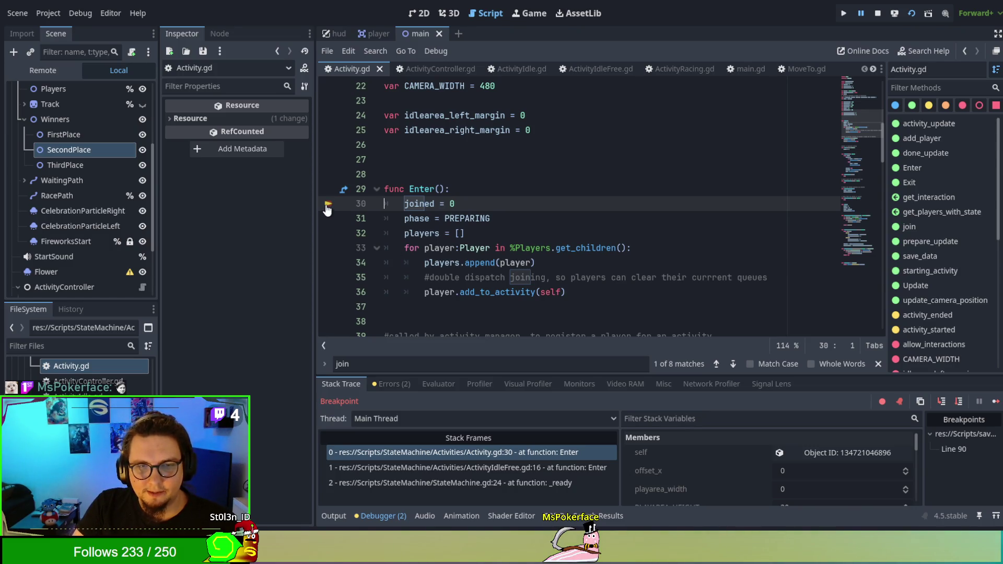
pyautogui.click(995, 401)
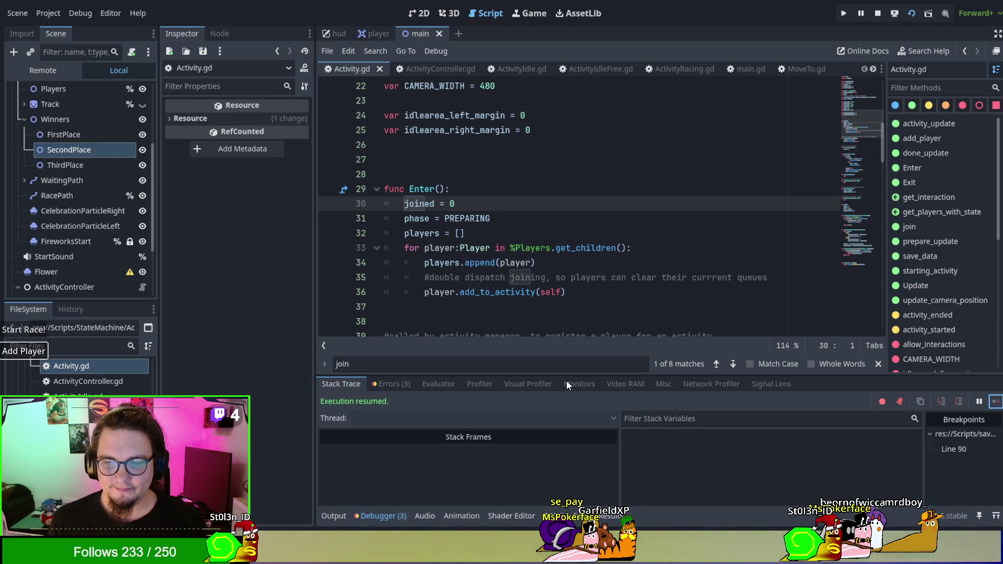
pyautogui.click(44, 324)
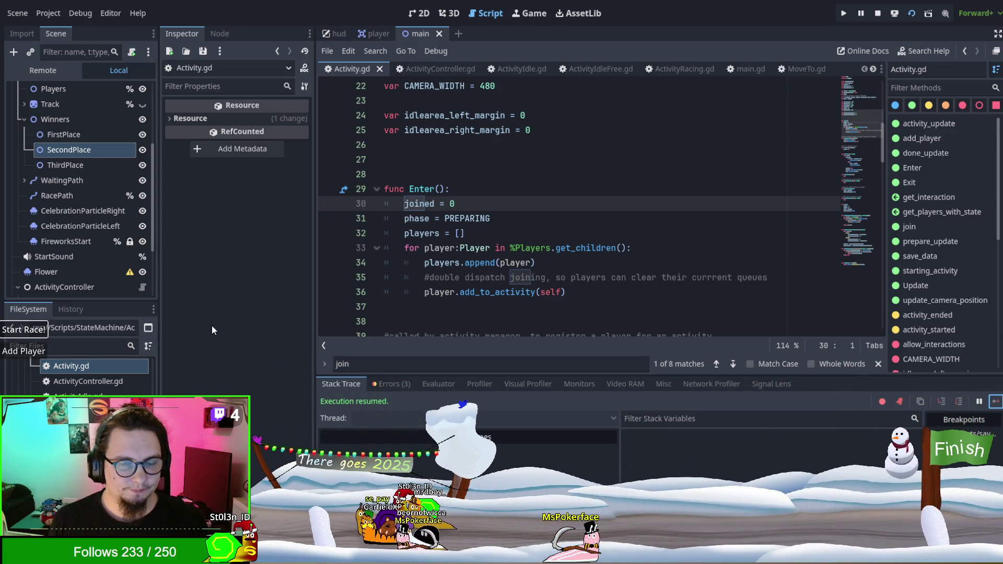
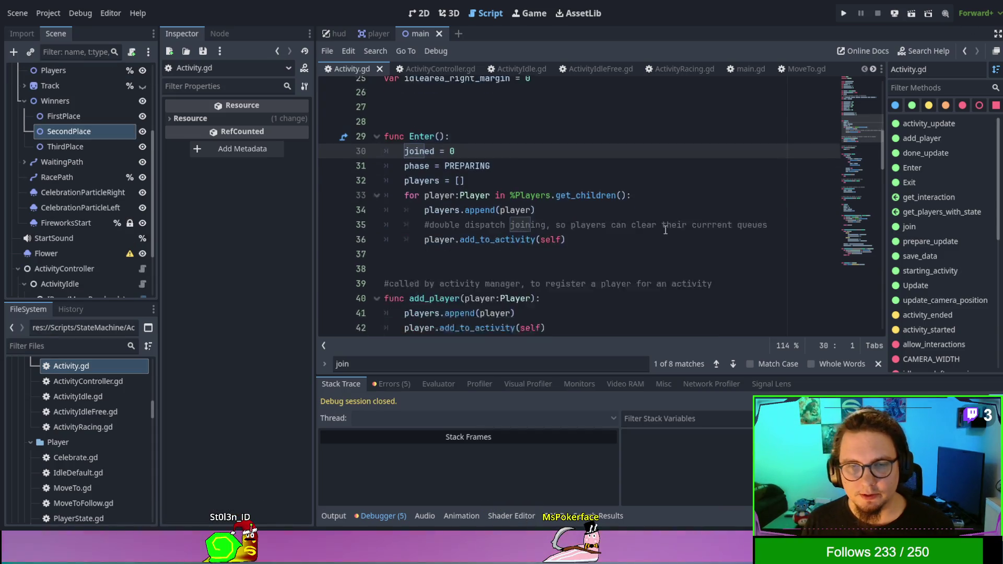
# Compare ActivityIdleFree.gd with Activity.gd's camera-position code
pyautogui.scroll(-2, 661, 215)
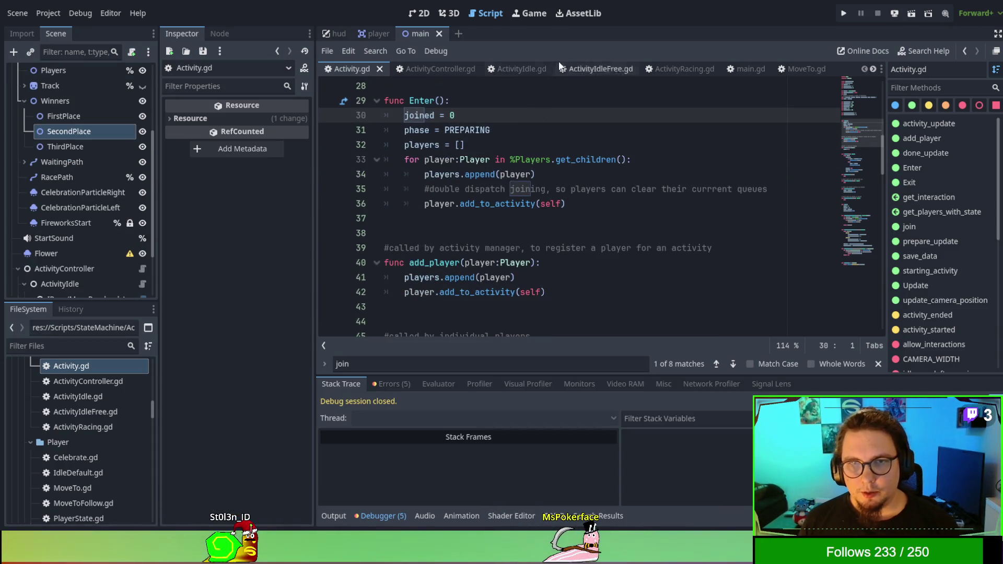
pyautogui.click(619, 71)
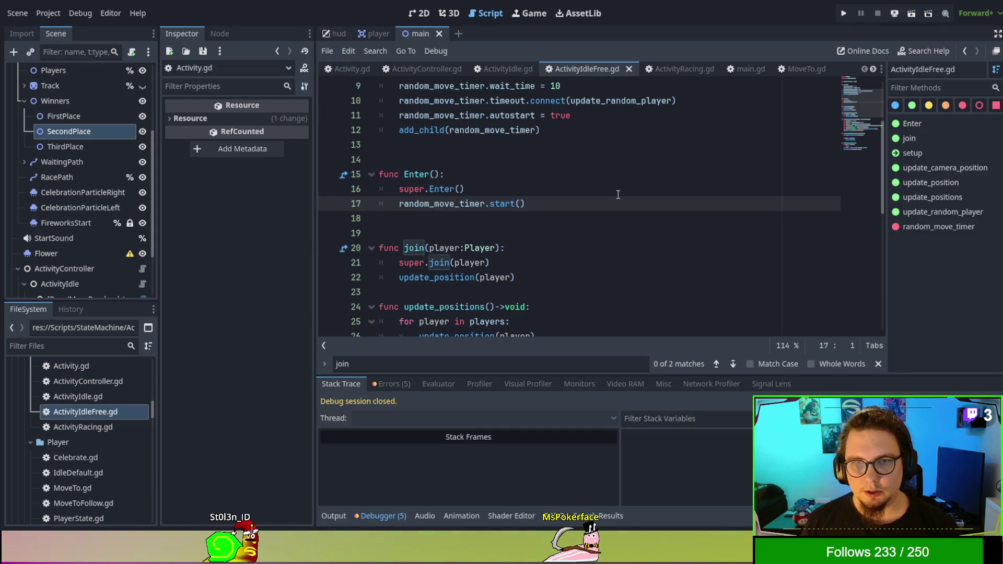
pyautogui.click(351, 69)
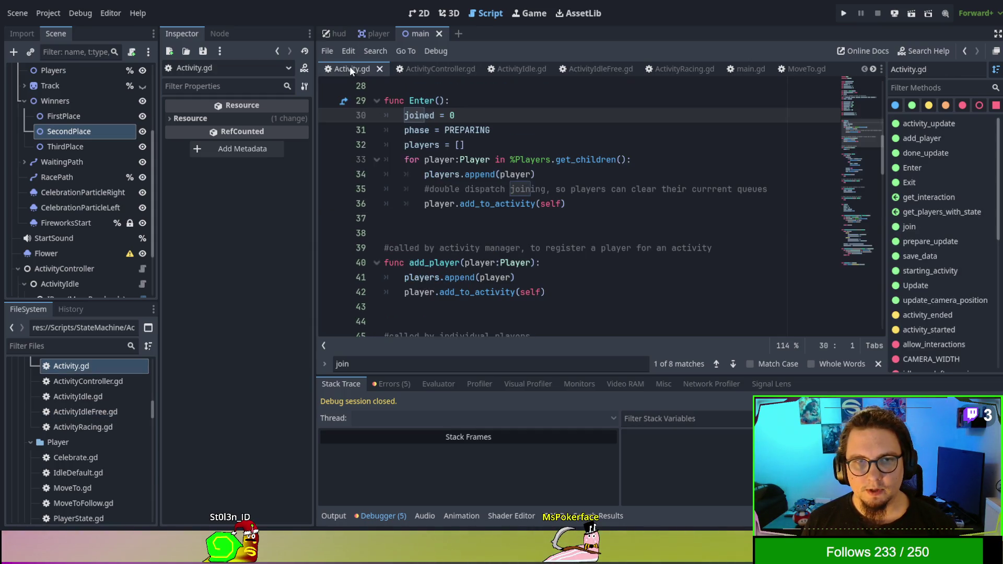
pyautogui.scroll(7, 504, 217)
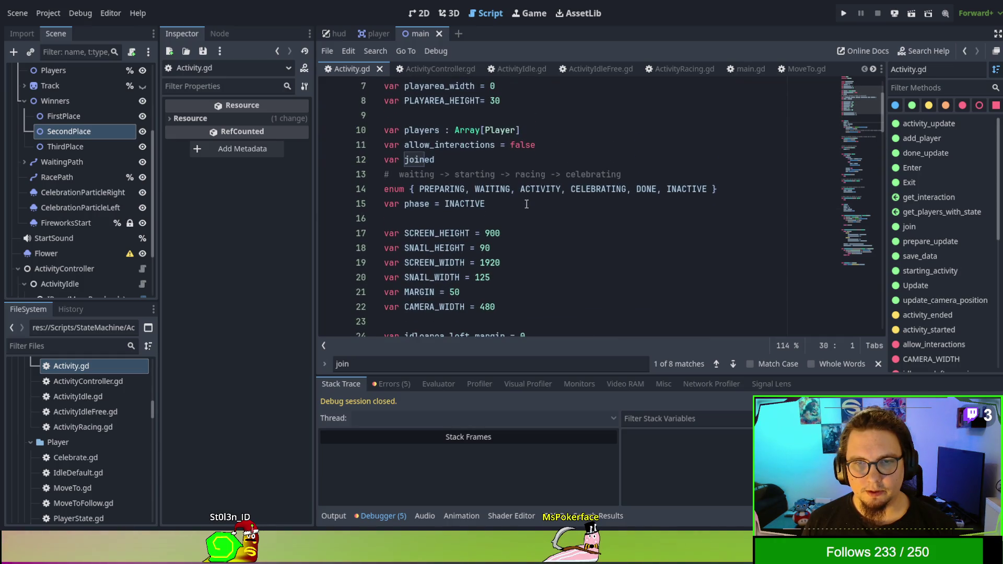
pyautogui.scroll(2, 467, 151)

##############################

[Task to carry out] Your answer should be a number only: the count of lines above in which the string "pyautogui" appears.

[Answer to this exercise] 7